Rotor Blade Acts Like a Wing

The rotor blade of a wind turbine acts like a wing and generates a lift force L and a drag force D, with L turning the rotor around a (usually horisontal) axis and thereby driving a generator of electricity. The rotor is similar to a propeller but the action is inverted: A propeller delivers forward thrust at the expense of torsion of the propeller axis, while a wind turbine delivers torsion from incoming wind (negative thrust). 
The energy produced by a wind turbine scales with the lift L and the rotational velocity of the rotor. It is
desirable to have large L with large lift/drag ratio L/D, because the drag D is limited by the incoming wind pressure.

There is a lot of mystery surrounding the generation of lift and drag of a wing, which is propagated into
mysteries of how a wind turbine works, as show in e.g. The Wind Turbine delivering the usual incorrect explanation of the generation of lift:

  • ...the air flow over the rear side must have a higher velocity…Greater velocity produces a  pressure drop on the rear side of the blade, and it is this pressure drop that produces the lift. 

But the mystery is uncovered in the Knol  Why It Is Possible to Fly leading to also an explanation of Why a Propeller Gives Thrust. 
From this basis we can understand how a wind turbine works: In order to have large lift L with L/D > 10, the angle of attack should be between 10 and 15, which requires a variable pitch increasing with the distance to the rotor axis, since the apparent wind direction changes with the same distance. This can be seen in the left figure below, which also shows that the chord length decreases with the distance to the axis.

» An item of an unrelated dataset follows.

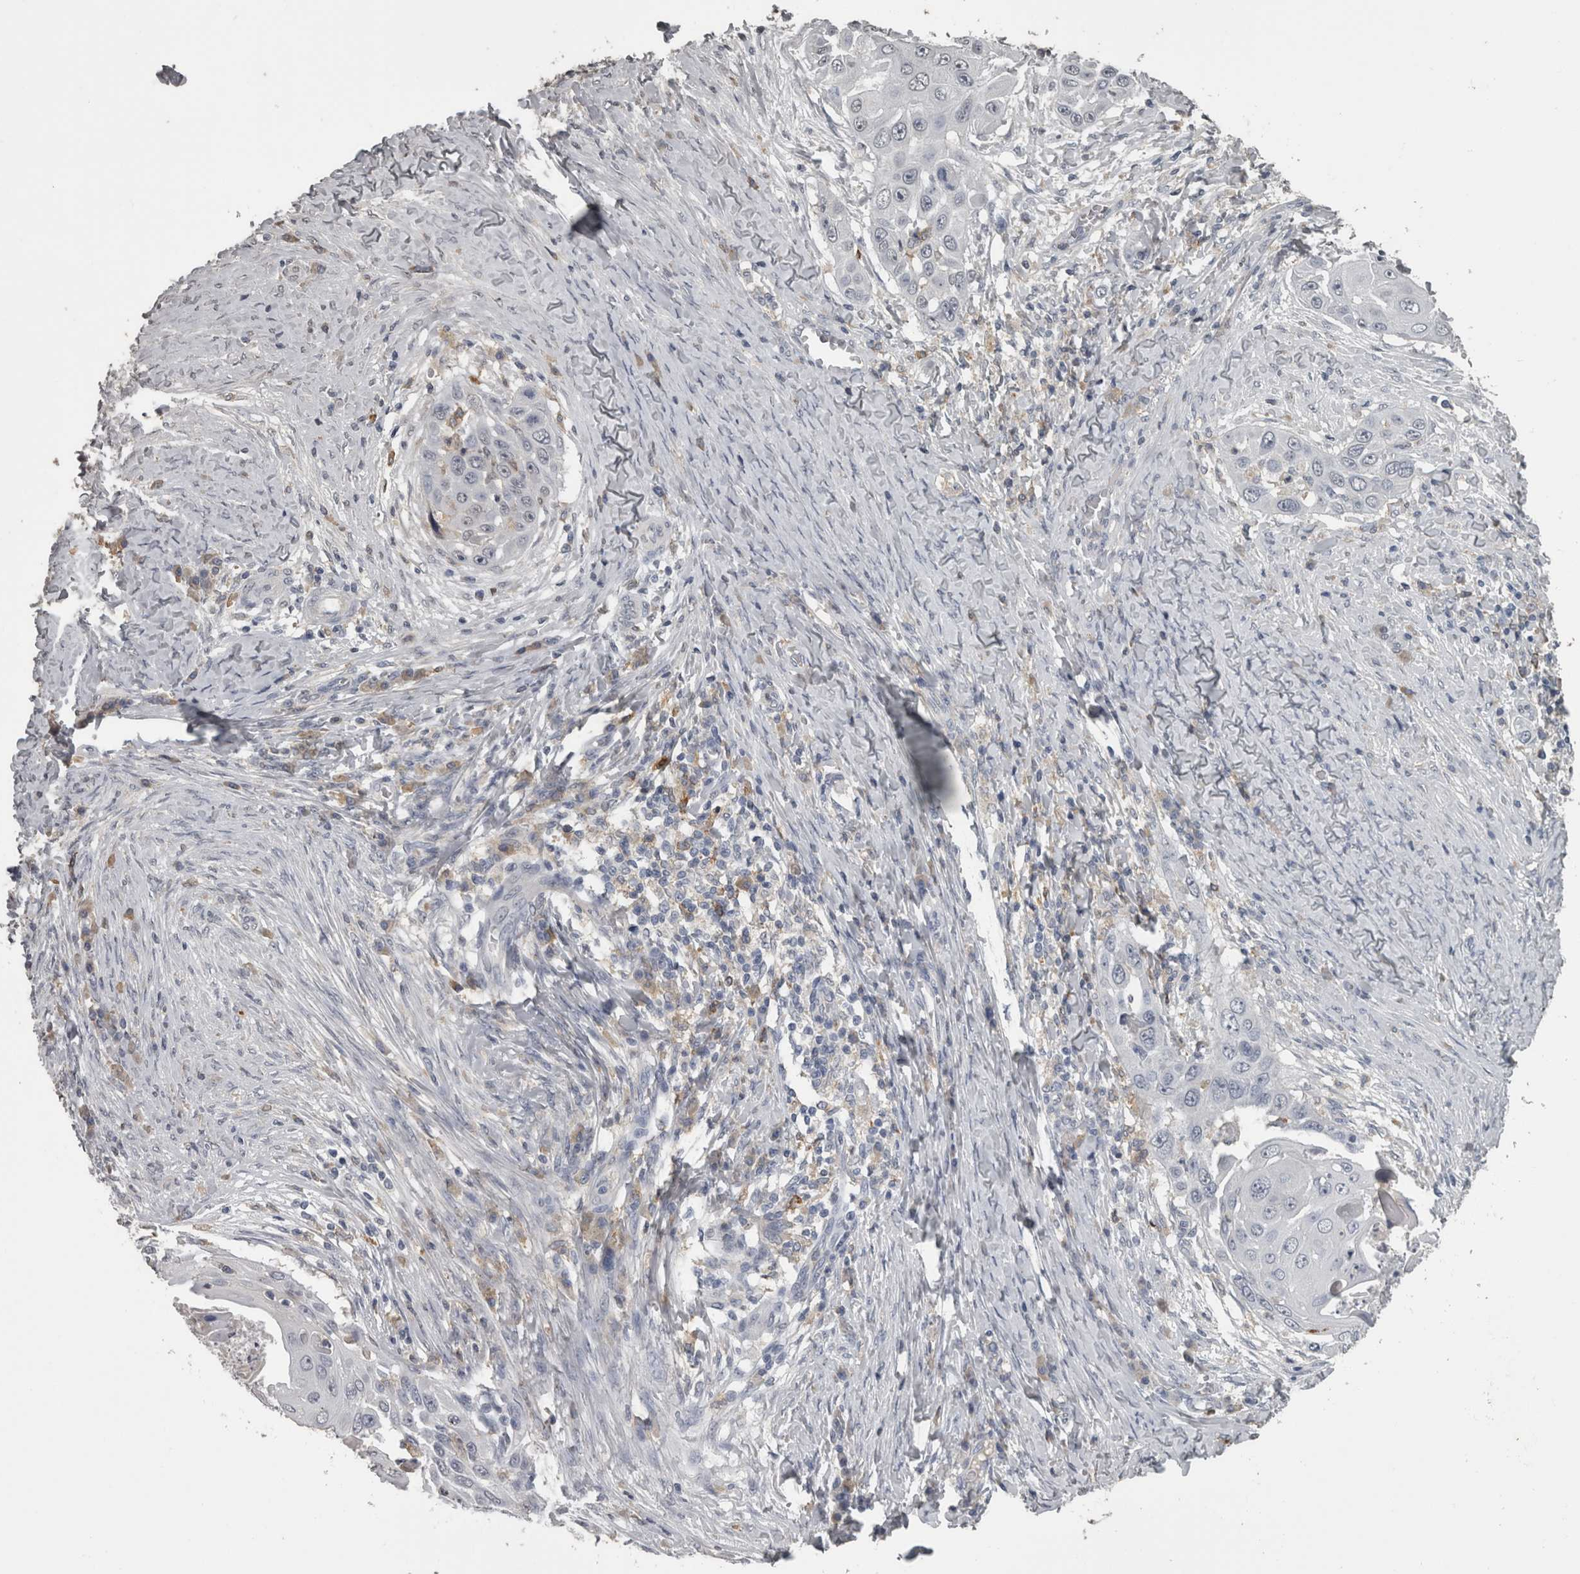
{"staining": {"intensity": "negative", "quantity": "none", "location": "none"}, "tissue": "skin cancer", "cell_type": "Tumor cells", "image_type": "cancer", "snomed": [{"axis": "morphology", "description": "Squamous cell carcinoma, NOS"}, {"axis": "topography", "description": "Skin"}], "caption": "Tumor cells show no significant staining in skin cancer (squamous cell carcinoma). The staining was performed using DAB to visualize the protein expression in brown, while the nuclei were stained in blue with hematoxylin (Magnification: 20x).", "gene": "PIK3AP1", "patient": {"sex": "female", "age": 44}}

                                  Wind turbine park, rotor with generator and blade design.

Lift and Drag of a Wing


Below we give a shortcut to the action of wing, with the flow seen as perturbation of zero lift/drag potential flow arising from a mechanism of instability at rear separation, which modifies the pressure distribution so as to give both lift and drag. Notice that large lift comes from suction on the leeward surface resulting from the fact the flow does not separate on the crest. This is because the fluid (air or water) has very small viscosity which means that the boundary layer is turbulent with small skin friction closely approximated by the slip boundary condition of potential flow. Slightly viscous flow with laminar boundary layer separates on the crest and gives poor lift.

Sideview of velocity and pressure, and topview of streamwise vorticity of Naca0012 wing at aoa = 14. Observe the turbulent streamwise vorticity emanating from top separation, as sketched above. Computed solution of the Navier-Stokes equations with slip boundary condition [1].

Principle of action of a wing: Potential flow (upper left) with zero lift/drag modified by low-pressure counter-rotating rolls of streamwise vorticity from instability mechanism at separation (upper right), switching the pressure on rear wing (bottom) to give both lift and drag (H high, L low pressure).

 Lift/Drag Ratio L/D

Lift, drag and lift/drag ratio for a sail (left) and Naca0012 wing (right)  as function of aoa.

We see (larger figs) that for a symmetric airlfoil like a Naca0012, L ~ 2.5 is maximal for aoa = 20 with L/D ~ 3 small, while for unsymmetric airfoil like a sail, L/D > 6 for aoa = 20 at maximal lift. This means that a sail works efficiently at maximal lift for aoa = 20, while a symmetric airfoil has a satisfactory L/D only for aoa < 15 with non-maximal lift (as discussed in more detail in Why It Is Possible to Sail). A propeller normally is rather thin and is more similar to a sail than a symmetric airfoil.